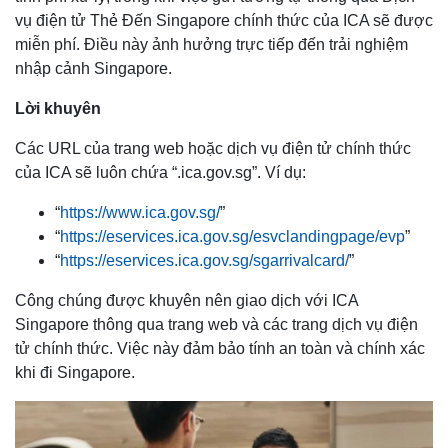
vụ điện tử Thẻ Đến Singapore chính thức của ICA sẽ được
miễn phí. Điều này ảnh hưởng trực tiếp đến trải nghiệm
nhập cảnh Singapore.
Lời khuyên
Các URL của trang web hoặc dịch vụ điện tử chính thức
của ICA sẽ luôn chứa “.ica.gov.sg”. Ví dụ:
“
https://www.ica.gov.sg/
”
“
https://eservices.ica.gov.sg/esvclandingpage/evp
”
“
https://eservices.ica.gov.sg/sgarrivalcard/
”
Công chúng được khuyên nên giao dịch với ICA
Singapore thông qua trang web và các trang dịch vụ điện
tử chính thức. Việc này đảm bảo tính an toàn và chính xác
khi đi Singapore.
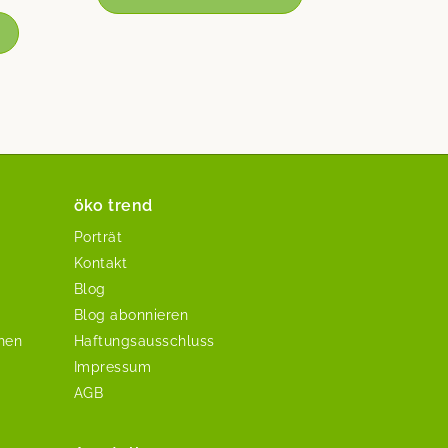
öko trend
Porträt
Kontakt
Blog
Blog abonnieren
chen
Haftungsausschluss
Impressum
AGB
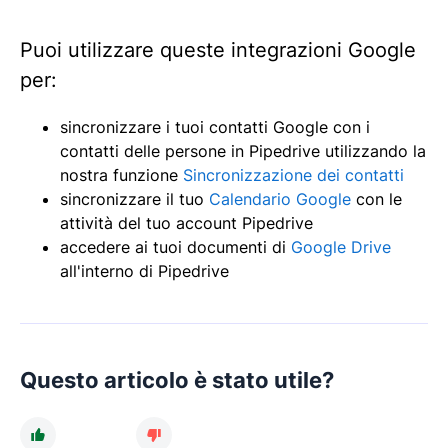
Puoi utilizzare queste integrazioni Google
per:
sincronizzare i tuoi contatti Google con i
contatti delle persone in Pipedrive utilizzando la
nostra funzione
Sincronizzazione dei contatti
sincronizzare il tuo
Calendario Google
con le
attività del tuo account Pipedrive
accedere ai tuoi documenti di
Google Drive
all'interno di Pipedrive
Questo articolo è stato utile?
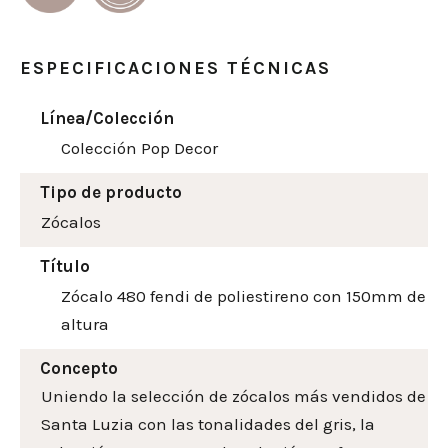
ESPECIFICACIONES TÉCNICAS
Línea/Colección
Colección Pop Decor
Tipo de producto
Zócalos
Título
Zócalo 480 fendi de poliestireno con 150mm de
altura
Concepto
Uniendo la selección de zócalos más vendidos de
Santa Luzia con las tonalidades del gris, la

● WHAT THE TASK REQUIRES
Please retype all the lines above word for word, and leave the pictures out.

● REPLY TO THE EXERCISE
vụ điện tử Thẻ Đến Singapore chính thức của ICA sẽ được
miễn phí. Điều này ảnh hưởng trực tiếp đến trải nghiệm
nhập cảnh Singapore.
Lời khuyên
Các URL của trang web hoặc dịch vụ điện tử chính thức
của ICA sẽ luôn chứa “.ica.gov.sg”. Ví dụ:
“
https://www.ica.gov.sg/
”
“
https://eservices.ica.gov.sg/esvclandingpage/evp
”
“
https://eservices.ica.gov.sg/sgarrivalcard/
”
Công chúng được khuyên nên giao dịch với ICA
Singapore thông qua trang web và các trang dịch vụ điện
tử chính thức. Việc này đảm bảo tính an toàn và chính xác
khi đi Singapore.
öko trend
Porträt
Kontakt
Blog
Blog abonnieren
chen
Haftungsausschluss
Impressum
AGB
Puoi utilizzare queste integrazioni Google
per:
sincronizzare i tuoi contatti Google con i
contatti delle persone in Pipedrive utilizzando la
nostra funzione
Sincronizzazione dei contatti
sincronizzare il tuo
Calendario Google
con le
attività del tuo account Pipedrive
accedere ai tuoi documenti di
Google Drive
all'interno di Pipedrive
Questo articolo è stato utile?
ESPECIFICACIONES TÉCNICAS
Línea/Colección
Colección Pop Decor
Tipo de producto
Zócalos
Título
Zócalo 480 fendi de poliestireno con 150mm de
altura
Concepto
Uniendo la selección de zócalos más vendidos de
Santa Luzia con las tonalidades del gris, la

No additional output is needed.